Top China fund manager puts half of his cash mountain back into equities
At the end of 2015, a top China fund manager was so worried about the outlook for stocks that he held as much cash as he possibly could. Now, he's loading up on equities.
Qiu Dongrong is buying shares in pharmaceutical, chemical and construction material firms, he said in an interview last week. The fund manager at HSBC Jintrust Fund Management Co has whittled down cash to about 7pc of assets from 15pc on December 31, and says his main strategy is to pick up stocks trading at low valuations. His $323m large-cap fund has beaten 94pc of peers over the past three years.
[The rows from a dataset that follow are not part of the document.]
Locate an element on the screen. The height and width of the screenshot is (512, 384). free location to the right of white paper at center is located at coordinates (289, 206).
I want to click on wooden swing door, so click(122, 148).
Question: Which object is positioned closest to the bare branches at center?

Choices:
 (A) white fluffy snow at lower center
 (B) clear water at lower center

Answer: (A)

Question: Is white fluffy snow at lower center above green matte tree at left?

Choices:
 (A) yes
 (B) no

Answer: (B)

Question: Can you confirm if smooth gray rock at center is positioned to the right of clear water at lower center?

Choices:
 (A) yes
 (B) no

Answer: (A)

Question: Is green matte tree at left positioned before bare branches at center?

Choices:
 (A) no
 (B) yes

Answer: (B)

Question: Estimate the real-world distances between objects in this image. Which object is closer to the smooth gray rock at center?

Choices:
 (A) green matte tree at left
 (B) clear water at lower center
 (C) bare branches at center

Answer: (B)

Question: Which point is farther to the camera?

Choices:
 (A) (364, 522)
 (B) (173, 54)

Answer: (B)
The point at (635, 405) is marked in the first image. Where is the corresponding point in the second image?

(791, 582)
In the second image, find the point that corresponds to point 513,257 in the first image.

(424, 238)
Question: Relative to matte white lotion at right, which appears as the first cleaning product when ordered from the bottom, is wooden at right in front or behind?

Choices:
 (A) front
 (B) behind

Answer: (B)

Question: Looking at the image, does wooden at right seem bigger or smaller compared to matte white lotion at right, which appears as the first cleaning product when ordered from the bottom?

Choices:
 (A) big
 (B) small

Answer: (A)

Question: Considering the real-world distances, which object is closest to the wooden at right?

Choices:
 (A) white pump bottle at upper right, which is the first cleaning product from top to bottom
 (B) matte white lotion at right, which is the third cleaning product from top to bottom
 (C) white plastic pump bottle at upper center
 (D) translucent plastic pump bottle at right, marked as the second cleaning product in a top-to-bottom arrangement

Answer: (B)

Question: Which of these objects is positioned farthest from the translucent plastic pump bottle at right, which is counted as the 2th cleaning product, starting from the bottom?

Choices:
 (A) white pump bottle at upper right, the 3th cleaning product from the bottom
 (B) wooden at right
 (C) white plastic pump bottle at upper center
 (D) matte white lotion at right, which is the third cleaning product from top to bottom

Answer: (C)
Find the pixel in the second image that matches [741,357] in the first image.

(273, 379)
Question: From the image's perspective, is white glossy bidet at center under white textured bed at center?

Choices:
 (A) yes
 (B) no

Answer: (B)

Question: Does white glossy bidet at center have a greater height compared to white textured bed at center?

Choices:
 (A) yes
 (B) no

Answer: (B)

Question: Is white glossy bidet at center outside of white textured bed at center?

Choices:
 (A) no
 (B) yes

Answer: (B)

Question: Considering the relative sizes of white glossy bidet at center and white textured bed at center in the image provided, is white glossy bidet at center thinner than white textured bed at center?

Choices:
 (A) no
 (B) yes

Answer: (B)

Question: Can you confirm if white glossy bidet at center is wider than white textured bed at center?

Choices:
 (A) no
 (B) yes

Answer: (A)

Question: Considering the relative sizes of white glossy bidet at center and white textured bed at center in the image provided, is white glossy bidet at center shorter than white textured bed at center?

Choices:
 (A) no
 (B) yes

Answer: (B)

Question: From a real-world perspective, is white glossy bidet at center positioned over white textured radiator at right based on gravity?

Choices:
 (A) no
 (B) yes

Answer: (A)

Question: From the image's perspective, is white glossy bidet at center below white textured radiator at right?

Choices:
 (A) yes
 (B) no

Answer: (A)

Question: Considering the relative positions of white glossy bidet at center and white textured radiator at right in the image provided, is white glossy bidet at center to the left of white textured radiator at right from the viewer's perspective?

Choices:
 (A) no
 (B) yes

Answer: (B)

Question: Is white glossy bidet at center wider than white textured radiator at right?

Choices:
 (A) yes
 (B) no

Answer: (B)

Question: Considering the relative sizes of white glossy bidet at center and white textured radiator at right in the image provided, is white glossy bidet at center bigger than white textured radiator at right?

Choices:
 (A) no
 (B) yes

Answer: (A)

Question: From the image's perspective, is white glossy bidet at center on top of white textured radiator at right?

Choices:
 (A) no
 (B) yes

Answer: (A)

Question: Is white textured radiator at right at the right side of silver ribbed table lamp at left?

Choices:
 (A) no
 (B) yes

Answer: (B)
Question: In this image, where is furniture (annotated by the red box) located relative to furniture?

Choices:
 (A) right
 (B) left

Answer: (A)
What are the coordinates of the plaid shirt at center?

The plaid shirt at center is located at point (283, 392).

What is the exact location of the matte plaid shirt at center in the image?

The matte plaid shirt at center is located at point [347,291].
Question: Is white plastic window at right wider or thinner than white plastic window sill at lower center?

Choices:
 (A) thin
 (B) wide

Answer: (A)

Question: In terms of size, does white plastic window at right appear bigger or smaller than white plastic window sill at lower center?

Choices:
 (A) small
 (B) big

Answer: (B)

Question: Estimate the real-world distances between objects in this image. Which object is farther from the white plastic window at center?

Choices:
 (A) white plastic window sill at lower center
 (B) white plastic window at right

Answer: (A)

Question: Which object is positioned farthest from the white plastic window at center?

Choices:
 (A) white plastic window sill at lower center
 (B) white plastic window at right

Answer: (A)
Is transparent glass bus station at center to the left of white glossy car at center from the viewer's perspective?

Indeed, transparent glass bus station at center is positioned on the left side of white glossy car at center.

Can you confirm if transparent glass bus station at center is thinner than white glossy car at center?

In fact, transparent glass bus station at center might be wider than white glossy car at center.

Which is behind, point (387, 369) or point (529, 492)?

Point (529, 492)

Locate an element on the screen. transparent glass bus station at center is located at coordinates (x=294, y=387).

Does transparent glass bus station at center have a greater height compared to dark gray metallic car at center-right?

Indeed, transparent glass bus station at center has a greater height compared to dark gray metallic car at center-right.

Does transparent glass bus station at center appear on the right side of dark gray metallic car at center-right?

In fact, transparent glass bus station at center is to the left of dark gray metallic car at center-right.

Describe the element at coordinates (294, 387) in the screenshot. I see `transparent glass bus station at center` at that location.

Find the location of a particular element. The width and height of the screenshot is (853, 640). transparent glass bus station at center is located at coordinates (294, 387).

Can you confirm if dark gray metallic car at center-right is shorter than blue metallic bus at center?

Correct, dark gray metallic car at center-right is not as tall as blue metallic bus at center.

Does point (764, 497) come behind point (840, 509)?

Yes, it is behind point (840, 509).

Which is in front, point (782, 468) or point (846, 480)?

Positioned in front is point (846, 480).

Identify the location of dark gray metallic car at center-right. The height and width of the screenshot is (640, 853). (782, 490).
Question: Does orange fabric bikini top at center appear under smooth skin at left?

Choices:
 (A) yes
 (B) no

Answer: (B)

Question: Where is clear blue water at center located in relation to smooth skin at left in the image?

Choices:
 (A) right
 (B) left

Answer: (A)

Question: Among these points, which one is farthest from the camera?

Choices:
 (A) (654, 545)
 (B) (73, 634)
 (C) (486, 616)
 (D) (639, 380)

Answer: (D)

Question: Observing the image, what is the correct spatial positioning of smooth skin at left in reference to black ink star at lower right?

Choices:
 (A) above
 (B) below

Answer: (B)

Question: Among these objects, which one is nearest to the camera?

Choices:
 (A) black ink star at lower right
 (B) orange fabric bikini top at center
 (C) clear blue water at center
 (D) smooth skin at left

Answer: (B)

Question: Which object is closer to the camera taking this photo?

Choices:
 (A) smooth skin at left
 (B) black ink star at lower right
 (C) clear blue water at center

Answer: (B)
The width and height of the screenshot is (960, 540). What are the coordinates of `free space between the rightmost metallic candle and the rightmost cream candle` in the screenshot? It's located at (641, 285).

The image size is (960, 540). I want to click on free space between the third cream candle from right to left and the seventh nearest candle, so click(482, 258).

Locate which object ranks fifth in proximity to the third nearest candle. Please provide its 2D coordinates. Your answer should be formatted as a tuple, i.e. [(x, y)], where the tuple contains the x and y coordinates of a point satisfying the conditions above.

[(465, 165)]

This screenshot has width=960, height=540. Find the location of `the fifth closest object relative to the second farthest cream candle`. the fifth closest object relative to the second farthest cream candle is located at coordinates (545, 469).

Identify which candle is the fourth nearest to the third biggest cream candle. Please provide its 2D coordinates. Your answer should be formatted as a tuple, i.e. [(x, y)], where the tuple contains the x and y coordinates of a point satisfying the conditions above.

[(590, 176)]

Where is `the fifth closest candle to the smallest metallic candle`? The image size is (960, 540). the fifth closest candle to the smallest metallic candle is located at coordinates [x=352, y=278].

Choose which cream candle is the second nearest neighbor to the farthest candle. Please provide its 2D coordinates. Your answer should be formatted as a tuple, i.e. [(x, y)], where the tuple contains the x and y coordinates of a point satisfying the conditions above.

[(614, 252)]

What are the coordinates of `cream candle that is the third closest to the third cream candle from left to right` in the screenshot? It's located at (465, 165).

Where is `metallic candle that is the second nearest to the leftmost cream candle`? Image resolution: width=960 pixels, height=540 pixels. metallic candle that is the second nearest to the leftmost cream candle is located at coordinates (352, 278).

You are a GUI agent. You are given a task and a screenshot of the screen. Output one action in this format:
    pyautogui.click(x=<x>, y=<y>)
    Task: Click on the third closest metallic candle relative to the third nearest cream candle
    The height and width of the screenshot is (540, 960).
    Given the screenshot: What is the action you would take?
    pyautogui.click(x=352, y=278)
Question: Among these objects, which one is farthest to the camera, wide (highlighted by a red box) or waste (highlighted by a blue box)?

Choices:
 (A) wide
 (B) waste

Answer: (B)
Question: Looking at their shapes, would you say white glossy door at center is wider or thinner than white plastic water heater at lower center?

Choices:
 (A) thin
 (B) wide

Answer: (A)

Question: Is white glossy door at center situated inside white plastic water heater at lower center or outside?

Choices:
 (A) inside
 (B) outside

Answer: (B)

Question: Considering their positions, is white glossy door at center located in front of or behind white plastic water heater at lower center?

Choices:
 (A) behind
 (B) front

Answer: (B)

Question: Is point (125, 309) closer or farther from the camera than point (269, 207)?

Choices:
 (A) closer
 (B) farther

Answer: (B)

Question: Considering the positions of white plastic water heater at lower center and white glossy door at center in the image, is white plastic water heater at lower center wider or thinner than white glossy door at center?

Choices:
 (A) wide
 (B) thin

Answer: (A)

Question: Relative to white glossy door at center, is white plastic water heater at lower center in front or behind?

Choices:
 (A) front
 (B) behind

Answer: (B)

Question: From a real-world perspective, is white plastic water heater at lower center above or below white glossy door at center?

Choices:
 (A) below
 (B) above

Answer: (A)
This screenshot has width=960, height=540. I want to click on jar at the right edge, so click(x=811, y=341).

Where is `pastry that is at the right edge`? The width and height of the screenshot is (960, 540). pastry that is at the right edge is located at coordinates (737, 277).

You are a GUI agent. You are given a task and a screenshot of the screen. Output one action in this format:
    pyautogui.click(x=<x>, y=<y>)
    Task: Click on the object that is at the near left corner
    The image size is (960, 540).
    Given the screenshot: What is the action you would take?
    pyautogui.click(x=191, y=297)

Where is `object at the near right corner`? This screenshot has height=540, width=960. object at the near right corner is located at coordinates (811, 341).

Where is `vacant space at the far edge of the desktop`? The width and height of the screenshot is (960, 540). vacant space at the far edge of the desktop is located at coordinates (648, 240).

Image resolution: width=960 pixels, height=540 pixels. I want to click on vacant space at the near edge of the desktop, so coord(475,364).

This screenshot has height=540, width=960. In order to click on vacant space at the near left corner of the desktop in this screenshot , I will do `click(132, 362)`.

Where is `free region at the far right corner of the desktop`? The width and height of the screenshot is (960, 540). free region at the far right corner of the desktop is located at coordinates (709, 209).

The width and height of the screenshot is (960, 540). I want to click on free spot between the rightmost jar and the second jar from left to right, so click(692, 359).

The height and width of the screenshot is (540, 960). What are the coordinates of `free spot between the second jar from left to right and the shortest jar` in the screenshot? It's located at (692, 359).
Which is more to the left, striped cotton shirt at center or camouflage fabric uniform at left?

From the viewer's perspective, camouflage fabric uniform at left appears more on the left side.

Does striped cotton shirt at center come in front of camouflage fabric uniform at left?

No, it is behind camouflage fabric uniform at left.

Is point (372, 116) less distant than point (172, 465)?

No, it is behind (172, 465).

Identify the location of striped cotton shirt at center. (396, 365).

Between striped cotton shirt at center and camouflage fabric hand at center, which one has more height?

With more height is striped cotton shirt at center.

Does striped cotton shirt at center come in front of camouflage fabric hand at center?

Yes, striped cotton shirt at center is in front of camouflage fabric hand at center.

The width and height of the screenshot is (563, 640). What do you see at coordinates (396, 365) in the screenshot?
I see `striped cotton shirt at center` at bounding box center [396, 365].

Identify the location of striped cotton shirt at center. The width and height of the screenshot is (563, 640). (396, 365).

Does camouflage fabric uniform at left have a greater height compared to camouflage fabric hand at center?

For Qiu, the Shanghai Composite Index's slump at the start of the year created a mismatch between stock prices and signs of a stabilising economy - and a buying opportunity. The measure is up 13pc from January's low, with consumer-staple and material stocks leading the rebound with gains of at least 25pc. "Lots of sectors and individual stocks have factored in extremely pessimistic expectations," said Qiu (32). "There's a chance for stock valuations to recover from those lows. The real situation actually isn't as bad as people expected."
While figures due next week are forecast to indicate a third straight monthly drop in exports, official data shows producer prices have risen for three consecutive months and manufacturing is stabilizing. The People's Bank of China may cut lenders' reserve-requirement ratios to cushion the impact of Britain's vote to leave the European Union, according to HSBC Holdings and AXA Investment Managers Asia
Qiu hasn't escaped the 2016 slide unscathed: his fund's down 6.2pc. Still, that beats 89pc of his peers, data compiled by Bloomberg shows. The Shanghai Composite sank 15pc in the same span.